Assigned task A
In the rows, change "dill" to "parsley" between the line holding "Serving Suggestions" and the line holding "Spinach and Feta", inclusive. Return only those lines with everything else left as it is.

Given text
I have totally mastered buying local foods, but not at all for other shopping. DH and I discuss it periodically. We don't have many choices in town; our local Walmart already ate them up some time ago. They are planning to build a Super Walmart now that will eat up the grocery stores in town next, and DH and I are going to be involved in the activism against that.

We think we'll follow a "buy small" guideline rather than "buy local" per se. So, if my only choices are WalMart and CVS (say, for a prescription), then CVS it is, even though it's a national chain itself. But more than that, by that guideline we would buy online from a WAHM over even buying the item locally from a chain store.

I think this guideline is in line with the ultimate goal - keeping our money from going to a monopoly. Yes, I would rather keep it in MY community, but if that's not feasible, I'm happy to send my money to another community, as long as it's some COMMUNITY I'm helping, and not a multinational empire.

But OP, you're right, the stores hopping on to the buy local movement need to make the same effort the consumers are. Not to mention that the localwashing should stop (I've heard some communities have, say, Target being listed as a "local store" - confusing less savvy people into thinking that the issue is shopping at your local brick and mortar big box over ordering from the same place online).


----------



## morgainesmama (Sep 1, 2004)

I think businesses have a responsibility to think about sustainability and ethical business practices.

I sell a variety of products that I manufacture. One is not feasible to produce locally, and people carry it all over the world. Stores are happy to support my small business, and they know that I, in turn, support another small ethical business in my manufacturing.

Another product I make, however, is absolutely possible to keep local. So I make a huge effort to keep it local, the components local, the packaging local (though I'm sure it's not produced locally, I buy from a local company), etc. And again, sell it all over the world -- so that all over the world, people are supporting my New England business, which is, in turn, supporting other New England businesses.

Ideally, local stores should have a target of % of products to source locally. My youngest brother is opening a new Meat House in Saratoga Springs this week, and one thing I LOVE about the business model of the company is their emphasis on local supply chains, and on keeping a % of the brands they carry as local brands. I totally agree about liquor stores, for instance, supporting local breweries when possible, hardware stores seeking to keep a % of their supplies local, etc.


----------



## mamatoablessing (Oct 17, 2005)

My husband and I own a small chain of health foods stores and do our best to buy products for our store that have been manufactured or grown locally. It's hard though. Many of our suppliers are in our state, which I do believe is considered local. When I buy our produce, I specifically look for items grown as close to us as possible. We make a huge effort to verify that our suppliers aren't manufacturing overseas, but we haven't been able to cease all buying from those who do. We also try very hard to support other local business. For example, we buy our business cards from a local printing shop. I could pay less for the same product on line, but its important to us to support other businesses the way we hope they support us.

Anyway, I'm not sure I added much but that's our take on it right now.


----------

Records provided
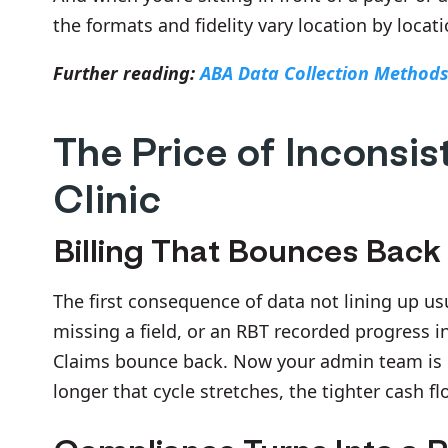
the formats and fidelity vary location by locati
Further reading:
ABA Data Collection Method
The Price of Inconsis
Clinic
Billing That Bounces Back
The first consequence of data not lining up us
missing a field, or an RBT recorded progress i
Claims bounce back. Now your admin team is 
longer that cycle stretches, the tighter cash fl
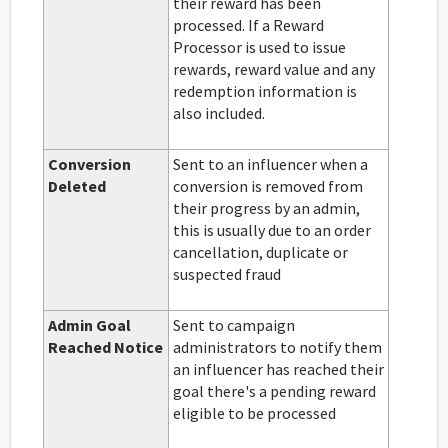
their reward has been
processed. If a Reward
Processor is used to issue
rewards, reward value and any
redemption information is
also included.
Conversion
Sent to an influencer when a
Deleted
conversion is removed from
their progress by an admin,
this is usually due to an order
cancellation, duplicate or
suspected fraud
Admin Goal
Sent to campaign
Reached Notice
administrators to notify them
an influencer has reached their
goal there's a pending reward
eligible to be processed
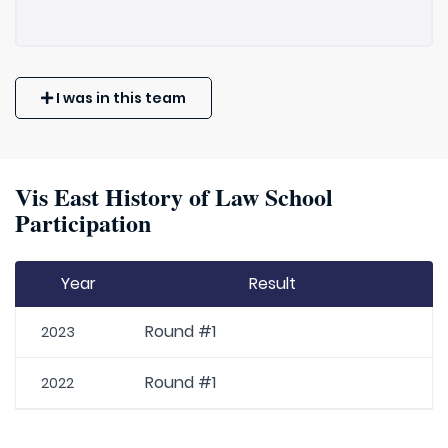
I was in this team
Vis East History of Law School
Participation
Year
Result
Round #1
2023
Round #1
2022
...
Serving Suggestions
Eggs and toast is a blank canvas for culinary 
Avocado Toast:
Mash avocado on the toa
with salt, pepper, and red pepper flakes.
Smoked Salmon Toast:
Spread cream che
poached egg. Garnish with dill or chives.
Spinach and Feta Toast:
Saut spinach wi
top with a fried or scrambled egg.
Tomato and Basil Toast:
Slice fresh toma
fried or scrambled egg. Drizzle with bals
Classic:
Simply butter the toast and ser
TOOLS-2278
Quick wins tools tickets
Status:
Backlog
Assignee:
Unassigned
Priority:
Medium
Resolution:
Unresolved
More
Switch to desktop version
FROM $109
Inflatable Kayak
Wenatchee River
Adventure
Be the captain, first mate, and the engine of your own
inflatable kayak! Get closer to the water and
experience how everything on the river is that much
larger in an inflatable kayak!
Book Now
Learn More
--
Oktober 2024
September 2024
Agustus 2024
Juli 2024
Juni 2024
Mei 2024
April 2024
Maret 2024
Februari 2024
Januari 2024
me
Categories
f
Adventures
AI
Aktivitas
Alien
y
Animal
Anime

Assigned task B
Reproduce the forum thread on buying local between "I think this" and "(Sep 1, 2004)", inclusive.

Response box A
Serving Suggestions
Eggs and toast is a blank canvas for culinary 
Avocado Toast:
Mash avocado on the toa
with salt, pepper, and red pepper flakes.
Smoked Salmon Toast:
Spread cream che
poached egg. Garnish with parsley or chives.
Spinach and Feta Toast:

Response box B
I think this guideline is in line with the ultimate goal - keeping our money from going to a monopoly. Yes, I would rather keep it in MY community, but if that's not feasible, I'm happy to send my money to another community, as long as it's some COMMUNITY I'm helping, and not a multinational empire.

But OP, you're right, the stores hopping on to the buy local movement need to make the same effort the consumers are. Not to mention that the localwashing should stop (I've heard some communities have, say, Target being listed as a "local store" - confusing less savvy people into thinking that the issue is shopping at your local brick and mortar big box over ordering from the same place online).


----------



## morgainesmama (Sep 1, 2004)